#### Exercise instructions
Your answer must consist solely of the line containing "14. ✅ Context" and each line after it through the end of the data, copied exactly.

[Source texts of formatted documents]
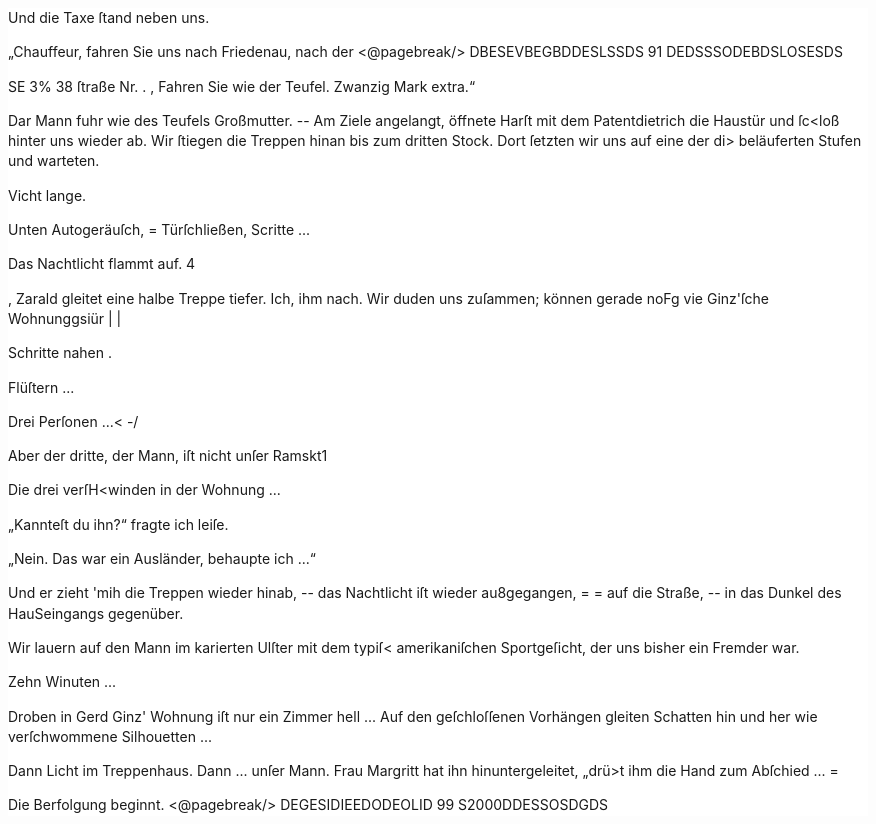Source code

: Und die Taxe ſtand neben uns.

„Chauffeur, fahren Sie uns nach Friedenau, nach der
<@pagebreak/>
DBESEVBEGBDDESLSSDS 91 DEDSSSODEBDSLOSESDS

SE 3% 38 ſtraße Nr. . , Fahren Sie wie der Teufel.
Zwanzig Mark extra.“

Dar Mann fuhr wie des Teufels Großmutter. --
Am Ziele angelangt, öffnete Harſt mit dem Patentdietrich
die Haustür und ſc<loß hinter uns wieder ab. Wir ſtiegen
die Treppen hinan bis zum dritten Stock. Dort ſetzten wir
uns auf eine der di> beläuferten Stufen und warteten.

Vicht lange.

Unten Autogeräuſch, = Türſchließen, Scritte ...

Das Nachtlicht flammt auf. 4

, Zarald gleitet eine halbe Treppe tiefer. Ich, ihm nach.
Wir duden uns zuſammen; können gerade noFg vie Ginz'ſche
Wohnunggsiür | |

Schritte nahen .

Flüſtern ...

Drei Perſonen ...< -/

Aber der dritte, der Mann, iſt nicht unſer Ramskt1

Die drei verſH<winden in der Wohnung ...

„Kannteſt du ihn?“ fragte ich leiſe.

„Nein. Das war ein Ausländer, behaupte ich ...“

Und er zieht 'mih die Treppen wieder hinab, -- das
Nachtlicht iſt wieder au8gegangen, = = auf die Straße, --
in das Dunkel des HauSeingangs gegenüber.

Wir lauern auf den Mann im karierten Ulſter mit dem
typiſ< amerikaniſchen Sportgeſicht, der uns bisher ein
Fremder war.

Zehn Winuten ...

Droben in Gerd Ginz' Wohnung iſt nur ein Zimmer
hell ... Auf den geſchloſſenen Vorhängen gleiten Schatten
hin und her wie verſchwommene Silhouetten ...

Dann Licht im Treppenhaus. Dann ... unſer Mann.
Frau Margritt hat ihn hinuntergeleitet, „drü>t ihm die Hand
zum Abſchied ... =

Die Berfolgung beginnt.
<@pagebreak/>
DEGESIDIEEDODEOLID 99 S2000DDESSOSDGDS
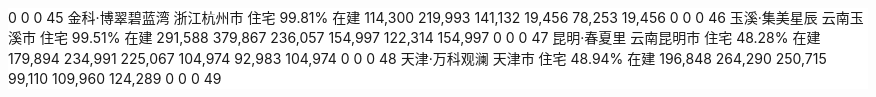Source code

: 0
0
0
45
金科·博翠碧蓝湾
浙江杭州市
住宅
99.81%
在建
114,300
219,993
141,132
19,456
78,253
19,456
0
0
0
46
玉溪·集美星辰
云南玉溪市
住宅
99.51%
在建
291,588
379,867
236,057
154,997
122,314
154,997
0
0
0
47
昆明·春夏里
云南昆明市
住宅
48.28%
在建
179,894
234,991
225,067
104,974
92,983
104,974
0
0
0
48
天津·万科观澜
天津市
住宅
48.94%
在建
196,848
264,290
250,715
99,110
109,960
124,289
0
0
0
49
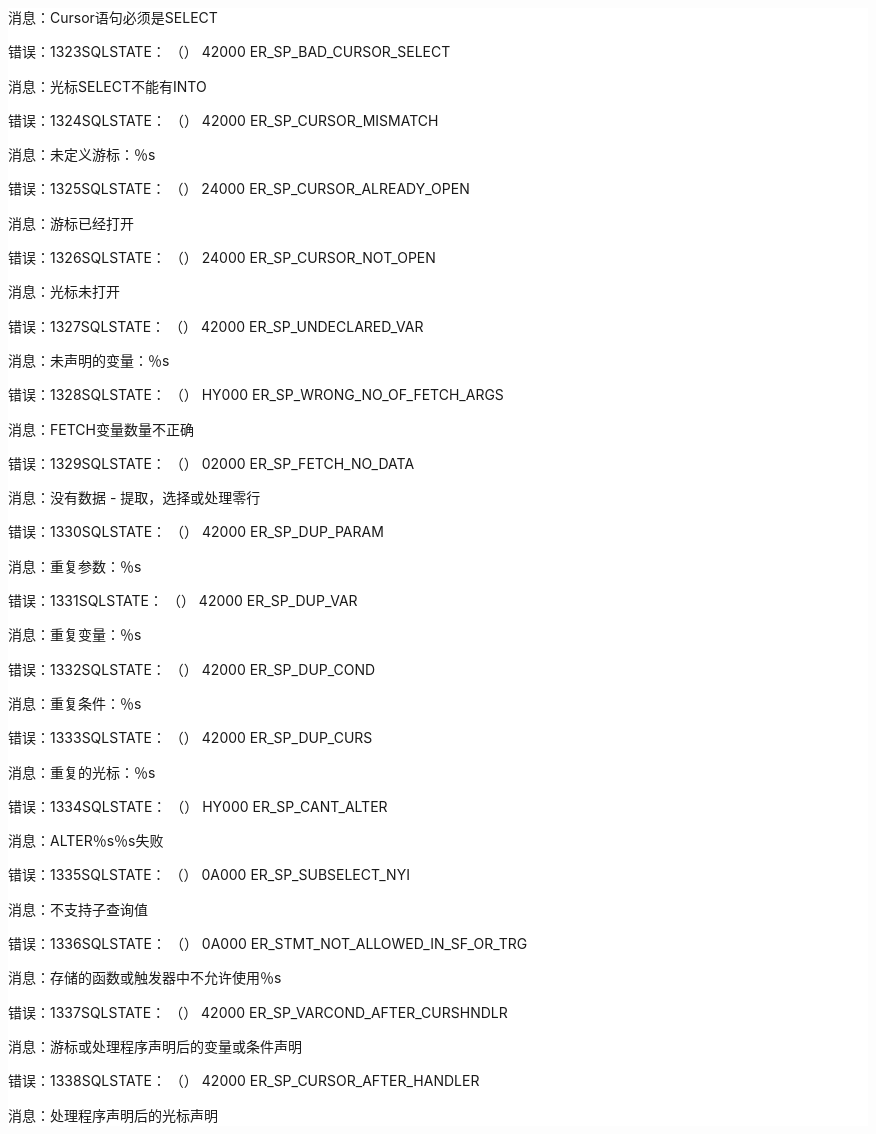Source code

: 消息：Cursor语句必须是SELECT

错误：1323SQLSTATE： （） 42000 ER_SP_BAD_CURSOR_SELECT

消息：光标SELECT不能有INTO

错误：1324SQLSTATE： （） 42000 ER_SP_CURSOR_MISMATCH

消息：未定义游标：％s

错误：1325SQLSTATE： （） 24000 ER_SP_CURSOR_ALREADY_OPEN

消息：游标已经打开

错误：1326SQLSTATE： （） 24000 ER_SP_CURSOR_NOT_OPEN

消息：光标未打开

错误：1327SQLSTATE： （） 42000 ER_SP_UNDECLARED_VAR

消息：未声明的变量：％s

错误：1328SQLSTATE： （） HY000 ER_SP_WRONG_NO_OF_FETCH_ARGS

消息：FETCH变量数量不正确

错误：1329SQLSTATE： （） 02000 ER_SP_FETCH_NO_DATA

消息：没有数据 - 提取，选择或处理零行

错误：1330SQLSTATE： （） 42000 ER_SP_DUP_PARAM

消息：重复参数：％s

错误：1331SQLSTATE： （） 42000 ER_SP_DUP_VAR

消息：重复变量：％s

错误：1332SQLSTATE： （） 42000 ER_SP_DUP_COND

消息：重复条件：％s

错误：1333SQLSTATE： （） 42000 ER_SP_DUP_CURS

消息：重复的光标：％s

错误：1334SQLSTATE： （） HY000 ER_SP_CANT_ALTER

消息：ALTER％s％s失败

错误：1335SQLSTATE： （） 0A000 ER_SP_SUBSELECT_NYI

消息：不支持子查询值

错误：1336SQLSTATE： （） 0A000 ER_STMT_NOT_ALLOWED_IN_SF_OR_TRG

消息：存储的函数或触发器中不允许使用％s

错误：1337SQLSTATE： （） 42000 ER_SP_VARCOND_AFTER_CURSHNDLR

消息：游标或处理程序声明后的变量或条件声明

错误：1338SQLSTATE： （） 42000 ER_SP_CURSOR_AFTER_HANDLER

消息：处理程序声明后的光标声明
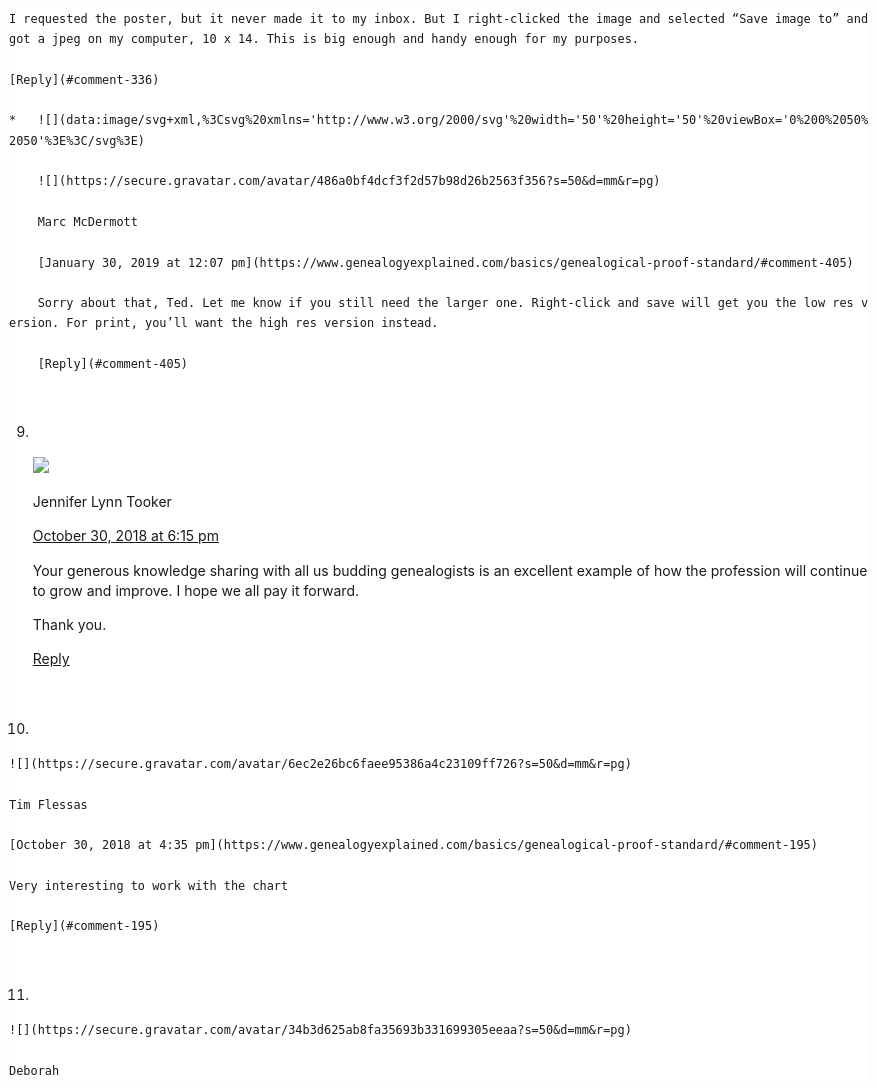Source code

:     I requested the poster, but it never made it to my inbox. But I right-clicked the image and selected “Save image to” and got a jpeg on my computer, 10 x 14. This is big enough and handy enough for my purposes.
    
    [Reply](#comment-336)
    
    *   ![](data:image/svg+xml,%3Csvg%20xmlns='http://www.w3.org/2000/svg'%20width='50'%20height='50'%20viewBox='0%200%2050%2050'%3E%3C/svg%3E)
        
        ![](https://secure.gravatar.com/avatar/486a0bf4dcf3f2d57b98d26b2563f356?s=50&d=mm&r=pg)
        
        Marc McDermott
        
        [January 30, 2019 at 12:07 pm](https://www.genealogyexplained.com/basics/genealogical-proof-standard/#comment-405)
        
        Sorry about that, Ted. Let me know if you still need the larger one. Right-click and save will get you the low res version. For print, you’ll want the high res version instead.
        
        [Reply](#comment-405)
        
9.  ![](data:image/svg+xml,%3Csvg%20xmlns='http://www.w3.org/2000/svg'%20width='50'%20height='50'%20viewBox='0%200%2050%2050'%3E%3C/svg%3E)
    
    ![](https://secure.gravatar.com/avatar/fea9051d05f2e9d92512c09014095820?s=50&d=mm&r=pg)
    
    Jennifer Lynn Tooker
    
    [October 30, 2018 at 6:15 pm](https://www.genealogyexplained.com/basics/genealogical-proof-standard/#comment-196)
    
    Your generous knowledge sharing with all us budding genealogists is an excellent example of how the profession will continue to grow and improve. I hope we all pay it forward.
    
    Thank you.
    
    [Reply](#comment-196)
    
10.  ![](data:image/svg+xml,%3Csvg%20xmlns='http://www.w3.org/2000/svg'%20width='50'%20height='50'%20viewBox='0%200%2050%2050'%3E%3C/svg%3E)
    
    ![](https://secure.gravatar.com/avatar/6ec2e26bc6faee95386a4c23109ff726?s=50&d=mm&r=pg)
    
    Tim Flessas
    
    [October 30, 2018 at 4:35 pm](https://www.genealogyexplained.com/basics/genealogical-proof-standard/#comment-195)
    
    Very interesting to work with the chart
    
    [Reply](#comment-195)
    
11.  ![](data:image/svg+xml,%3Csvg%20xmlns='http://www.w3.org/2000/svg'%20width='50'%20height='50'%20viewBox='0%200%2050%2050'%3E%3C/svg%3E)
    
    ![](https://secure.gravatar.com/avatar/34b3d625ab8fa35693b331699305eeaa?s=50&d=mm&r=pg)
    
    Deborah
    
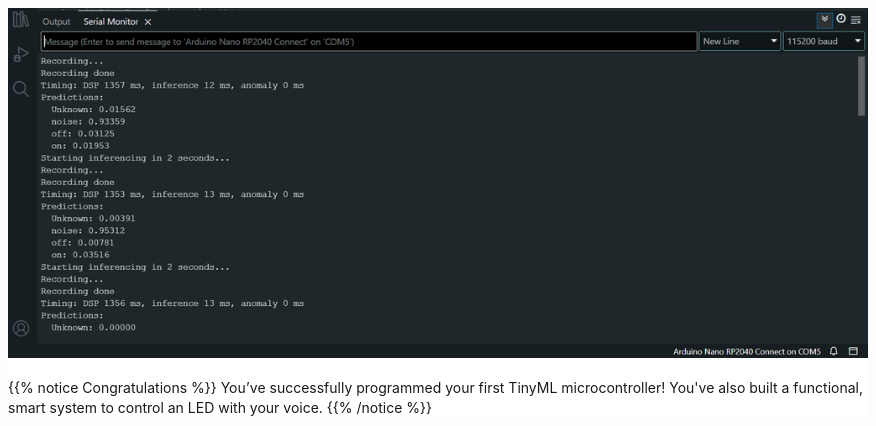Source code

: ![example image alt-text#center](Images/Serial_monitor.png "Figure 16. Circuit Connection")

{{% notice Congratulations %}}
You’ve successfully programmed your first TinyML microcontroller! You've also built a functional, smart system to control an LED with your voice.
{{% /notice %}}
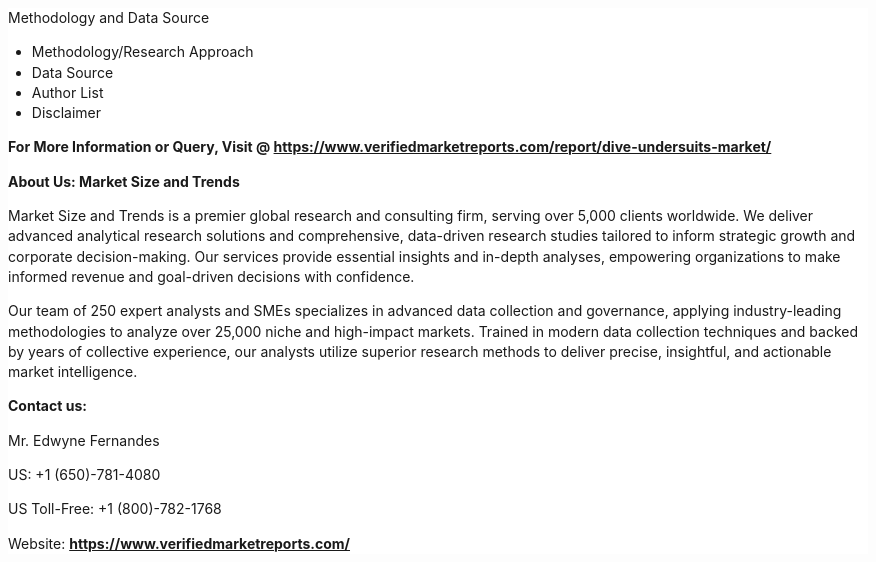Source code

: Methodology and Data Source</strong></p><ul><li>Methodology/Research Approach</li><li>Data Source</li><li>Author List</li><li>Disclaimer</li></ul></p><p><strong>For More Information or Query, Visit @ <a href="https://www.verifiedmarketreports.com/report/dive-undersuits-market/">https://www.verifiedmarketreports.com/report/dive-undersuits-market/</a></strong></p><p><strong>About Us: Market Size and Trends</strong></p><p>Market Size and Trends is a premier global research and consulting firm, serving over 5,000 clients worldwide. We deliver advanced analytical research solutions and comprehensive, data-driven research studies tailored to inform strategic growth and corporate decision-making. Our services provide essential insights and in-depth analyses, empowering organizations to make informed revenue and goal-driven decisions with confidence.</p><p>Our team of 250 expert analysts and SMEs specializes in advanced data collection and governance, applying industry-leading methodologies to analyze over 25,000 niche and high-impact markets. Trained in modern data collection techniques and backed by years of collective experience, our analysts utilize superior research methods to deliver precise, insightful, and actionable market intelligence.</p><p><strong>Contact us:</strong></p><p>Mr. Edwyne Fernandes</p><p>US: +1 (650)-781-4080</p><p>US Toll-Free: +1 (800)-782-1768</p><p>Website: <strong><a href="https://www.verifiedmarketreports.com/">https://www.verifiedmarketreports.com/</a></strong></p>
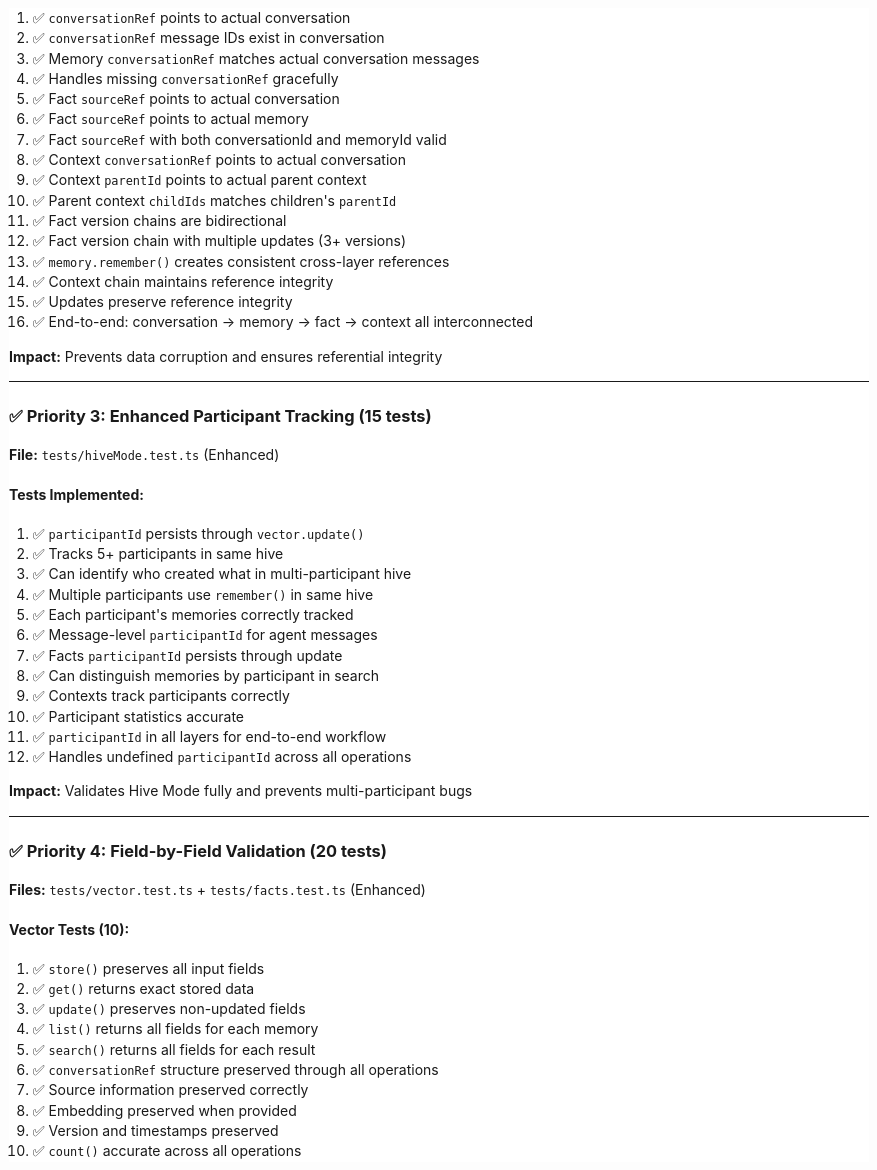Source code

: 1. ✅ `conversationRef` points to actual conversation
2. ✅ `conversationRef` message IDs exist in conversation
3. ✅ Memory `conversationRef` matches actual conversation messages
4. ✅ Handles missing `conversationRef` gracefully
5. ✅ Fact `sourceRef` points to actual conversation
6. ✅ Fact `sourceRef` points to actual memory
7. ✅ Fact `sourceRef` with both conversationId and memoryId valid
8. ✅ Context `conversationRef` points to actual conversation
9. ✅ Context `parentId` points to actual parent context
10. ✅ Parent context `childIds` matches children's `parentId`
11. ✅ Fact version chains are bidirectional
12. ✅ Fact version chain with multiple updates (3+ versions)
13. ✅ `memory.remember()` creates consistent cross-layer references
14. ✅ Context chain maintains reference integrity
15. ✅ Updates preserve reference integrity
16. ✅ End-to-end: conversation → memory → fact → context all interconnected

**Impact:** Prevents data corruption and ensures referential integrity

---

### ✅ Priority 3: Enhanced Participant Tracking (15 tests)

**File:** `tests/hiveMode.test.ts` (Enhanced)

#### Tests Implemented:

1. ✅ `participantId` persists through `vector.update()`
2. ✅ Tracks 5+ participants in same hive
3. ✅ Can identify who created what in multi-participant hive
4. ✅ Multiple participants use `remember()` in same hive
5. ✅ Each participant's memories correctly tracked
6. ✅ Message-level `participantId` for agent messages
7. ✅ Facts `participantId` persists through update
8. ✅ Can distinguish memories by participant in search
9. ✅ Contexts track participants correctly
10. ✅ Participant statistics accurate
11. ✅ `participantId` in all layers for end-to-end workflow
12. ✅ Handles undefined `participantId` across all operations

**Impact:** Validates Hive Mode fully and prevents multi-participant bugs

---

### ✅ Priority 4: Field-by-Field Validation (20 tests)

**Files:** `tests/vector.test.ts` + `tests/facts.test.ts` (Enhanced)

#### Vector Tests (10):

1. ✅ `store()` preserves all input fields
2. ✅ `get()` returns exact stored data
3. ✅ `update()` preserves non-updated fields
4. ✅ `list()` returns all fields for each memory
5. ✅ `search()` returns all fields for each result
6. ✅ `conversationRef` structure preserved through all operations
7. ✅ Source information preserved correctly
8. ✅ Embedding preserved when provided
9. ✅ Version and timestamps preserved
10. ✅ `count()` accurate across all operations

#### Solution for this problem
14. ✅ Context chain maintains reference integrity
15. ✅ Updates preserve reference integrity
16. ✅ End-to-end: conversation → memory → fact → context all interconnected

**Impact:** Prevents data corruption and ensures referential integrity

---

### ✅ Priority 3: Enhanced Participant Tracking (15 tests)

**File:** `tests/hiveMode.test.ts` (Enhanced)

#### Tests Implemented:

1. ✅ `participantId` persists through `vector.update()`
2. ✅ Tracks 5+ participants in same hive
3. ✅ Can identify who created what in multi-participant hive
4. ✅ Multiple participants use `remember()` in same hive
5. ✅ Each participant's memories correctly tracked
6. ✅ Message-level `participantId` for agent messages
7. ✅ Facts `participantId` persists through update
8. ✅ Can distinguish memories by participant in search
9. ✅ Contexts track participants correctly
10. ✅ Participant statistics accurate
11. ✅ `participantId` in all layers for end-to-end workflow
12. ✅ Handles undefined `participantId` across all operations

**Impact:** Validates Hive Mode fully and prevents multi-participant bugs

---

### ✅ Priority 4: Field-by-Field Validation (20 tests)

**Files:** `tests/vector.test.ts` + `tests/facts.test.ts` (Enhanced)

#### Vector Tests (10):

1. ✅ `store()` preserves all input fields
2. ✅ `get()` returns exact stored data
3. ✅ `update()` preserves non-updated fields
4. ✅ `list()` returns all fields for each memory
5. ✅ `search()` returns all fields for each result
6. ✅ `conversationRef` structure preserved through all operations
7. ✅ Source information preserved correctly
8. ✅ Embedding preserved when provided
9. ✅ Version and timestamps preserved
10. ✅ `count()` accurate across all operations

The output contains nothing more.